A team of 25 year-round volunteers, along with 200 additional volunteers during the event, made this year’s Old Shawnee Days a success.
Planning and preparation for 2018’s event starts soon.
“In a couple of weeks, we’ll recap and start making plans for next year,” Lecuru said, adding that now that the event is in its 51st year, people who came to the event as newlyweds now attend with their grandchildren.
Many attendees, however, were taking in this year’s Old Shawnee Days for the first time.
“This is a lot bigger than I expected,” said Cole Mayer, while watching Saturday’s parade with his wife and children. Mayer and his family moved to Shawnee from Denver in April.
The theme of this year’s parade was “Let the Good Times Roll,” with Grand Marshall Charles Jean-Baptiste leading more than 100 entrants.
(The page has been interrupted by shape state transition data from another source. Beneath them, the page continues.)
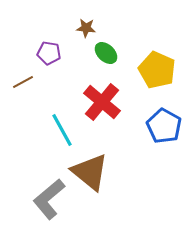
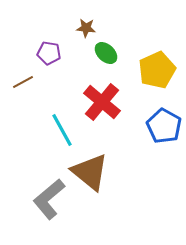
yellow pentagon: rotated 24 degrees clockwise
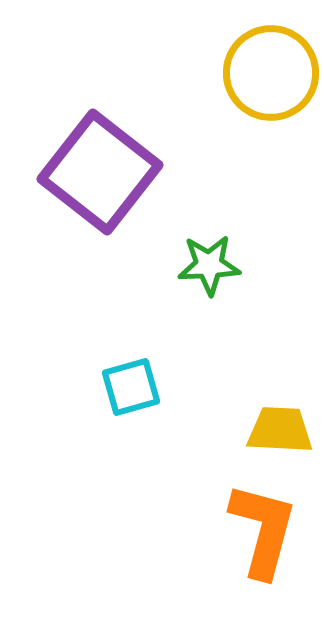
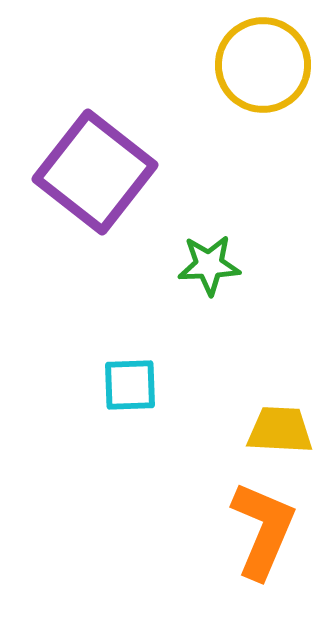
yellow circle: moved 8 px left, 8 px up
purple square: moved 5 px left
cyan square: moved 1 px left, 2 px up; rotated 14 degrees clockwise
orange L-shape: rotated 8 degrees clockwise
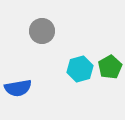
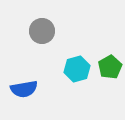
cyan hexagon: moved 3 px left
blue semicircle: moved 6 px right, 1 px down
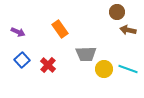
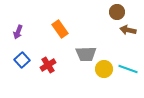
purple arrow: rotated 88 degrees clockwise
red cross: rotated 14 degrees clockwise
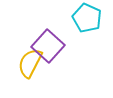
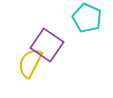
purple square: moved 1 px left, 1 px up; rotated 8 degrees counterclockwise
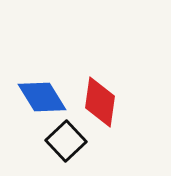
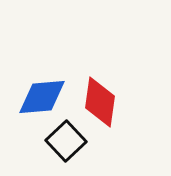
blue diamond: rotated 63 degrees counterclockwise
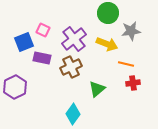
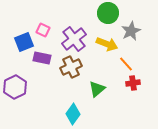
gray star: rotated 18 degrees counterclockwise
orange line: rotated 35 degrees clockwise
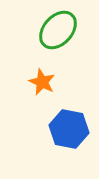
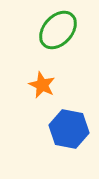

Raised on a sharecropper’s farm in Louisiana, Jean-Baptiste lived his life working for justice, education, and community — and his contributions to the state of Kansas and its residents are momentous. A past president of the Johnson County NAACP and mediator for the Topeka Center for Peace and Justice, some of his many awards and honors include the Kansas Governor’s Martin Luther King Jr. Leadership Award, the U.S. Department of Housing & Urban Development’s Community Service Award, and the NAACP Distinguished Service Award.
One of the parade highlights was a recognition for Korean War Veterans. As they waved from their three-vehicle convoy that included a military cargo truck, jeep and Humvee, distinguished veterans were loudly applauded all along the parade route.
The Shawnee Garden Club took the Mayor’s Award for best overall entry with their imaginative rolling clock float, constructed from thousands of vibrant plants and flowers. The Grand Marshall’s prize was awarded to Crossroads Christian Church.